Problem 1: Multiples of 3 and 5

Problem:

Please find the problem here.

Solution:

Hey, don't complicate it. You don't need any mathematics for this simple problem. Just brute force will get you answer in less than a second.

namespace Euler
{
    using System;

    internal static partial class Program
    {
        public static void Problem001()
        {
            int sum = 0;
            for (int i = 1; i < 1000; i++)
            {
                if (i % 3 == 0 || i % 5 == 0)
                {
                    sum += i;
                }
            }
            Console.WriteLine(sum);
        }
    }
}

Of course, there are better method. But in my humble opinion, it is not worth the effort, but it is a good learning exercise anyway. In order to compute the sum of the number that is either a multiple of 3 or multiple of 5, we could use the inclusion-exclusion principle simplified as follow:

The sum of the numbers in A union B is the sum of numbers in A + the sum of numbers in B - the sum of numbers in A intersect B.

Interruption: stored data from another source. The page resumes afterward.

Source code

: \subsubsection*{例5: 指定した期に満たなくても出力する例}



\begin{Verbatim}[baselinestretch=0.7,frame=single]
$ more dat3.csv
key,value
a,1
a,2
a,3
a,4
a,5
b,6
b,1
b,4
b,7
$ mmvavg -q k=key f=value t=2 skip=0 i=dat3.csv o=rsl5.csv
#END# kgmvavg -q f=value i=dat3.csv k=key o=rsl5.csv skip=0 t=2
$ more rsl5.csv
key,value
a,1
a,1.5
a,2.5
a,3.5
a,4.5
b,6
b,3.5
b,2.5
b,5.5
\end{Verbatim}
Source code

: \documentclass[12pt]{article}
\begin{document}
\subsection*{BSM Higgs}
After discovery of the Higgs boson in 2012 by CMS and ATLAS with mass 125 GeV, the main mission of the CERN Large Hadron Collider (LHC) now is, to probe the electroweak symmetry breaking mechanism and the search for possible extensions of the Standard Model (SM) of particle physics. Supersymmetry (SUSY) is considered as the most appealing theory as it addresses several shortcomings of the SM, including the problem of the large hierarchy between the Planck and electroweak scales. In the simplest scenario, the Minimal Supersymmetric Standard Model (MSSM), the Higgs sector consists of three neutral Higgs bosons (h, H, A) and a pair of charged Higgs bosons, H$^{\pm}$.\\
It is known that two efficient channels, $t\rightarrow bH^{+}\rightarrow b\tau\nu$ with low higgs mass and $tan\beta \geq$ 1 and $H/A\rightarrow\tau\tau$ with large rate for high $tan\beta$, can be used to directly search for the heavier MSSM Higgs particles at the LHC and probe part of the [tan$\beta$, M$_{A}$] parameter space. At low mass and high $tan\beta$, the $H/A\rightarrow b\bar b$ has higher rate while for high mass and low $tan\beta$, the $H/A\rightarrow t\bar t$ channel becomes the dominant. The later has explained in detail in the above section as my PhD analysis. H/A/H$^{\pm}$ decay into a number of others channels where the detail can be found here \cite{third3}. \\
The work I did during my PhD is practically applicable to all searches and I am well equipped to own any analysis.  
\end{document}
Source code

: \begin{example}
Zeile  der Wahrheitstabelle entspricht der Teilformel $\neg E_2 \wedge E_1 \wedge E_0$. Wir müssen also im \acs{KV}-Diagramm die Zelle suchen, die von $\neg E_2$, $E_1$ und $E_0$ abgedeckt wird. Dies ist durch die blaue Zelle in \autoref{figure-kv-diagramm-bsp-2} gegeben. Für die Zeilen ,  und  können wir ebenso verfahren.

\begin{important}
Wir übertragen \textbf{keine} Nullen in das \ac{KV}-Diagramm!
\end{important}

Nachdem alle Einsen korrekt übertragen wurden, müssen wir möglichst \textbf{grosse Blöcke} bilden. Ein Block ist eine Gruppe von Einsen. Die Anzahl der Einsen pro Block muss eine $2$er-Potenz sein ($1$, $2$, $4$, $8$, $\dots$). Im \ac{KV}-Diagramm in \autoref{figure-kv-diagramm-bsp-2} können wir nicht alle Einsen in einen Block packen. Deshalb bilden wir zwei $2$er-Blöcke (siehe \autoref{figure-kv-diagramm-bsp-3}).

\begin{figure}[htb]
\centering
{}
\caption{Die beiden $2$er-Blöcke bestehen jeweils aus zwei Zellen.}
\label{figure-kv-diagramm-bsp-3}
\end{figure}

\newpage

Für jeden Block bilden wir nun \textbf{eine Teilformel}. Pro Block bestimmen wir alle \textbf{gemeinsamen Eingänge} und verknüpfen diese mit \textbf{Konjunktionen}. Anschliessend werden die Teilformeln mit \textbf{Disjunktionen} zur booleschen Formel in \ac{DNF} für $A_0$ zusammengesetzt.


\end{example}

Applying the rule to our case, we have:
The sum of multiples of 3 less than 1000 is $ \sum\limits_{i=1}^{\lfloor \frac{1000}{3} \rfloor}3i = 166833 $.
The sum of multiples of 5 less than 1000 is $ \sum\limits_{i=1}^{\lfloor \frac{1000}{5} \rfloor}5i = 99500 $.

The sum of multiples of 15 less than 1000 is $ \sum\limits_{i=1}^{\lfloor \frac{1000}{15} \rfloor}15i = 33165 $

The final answer is 166833 + 99500 - 33165 = 233168.

Answer: 233168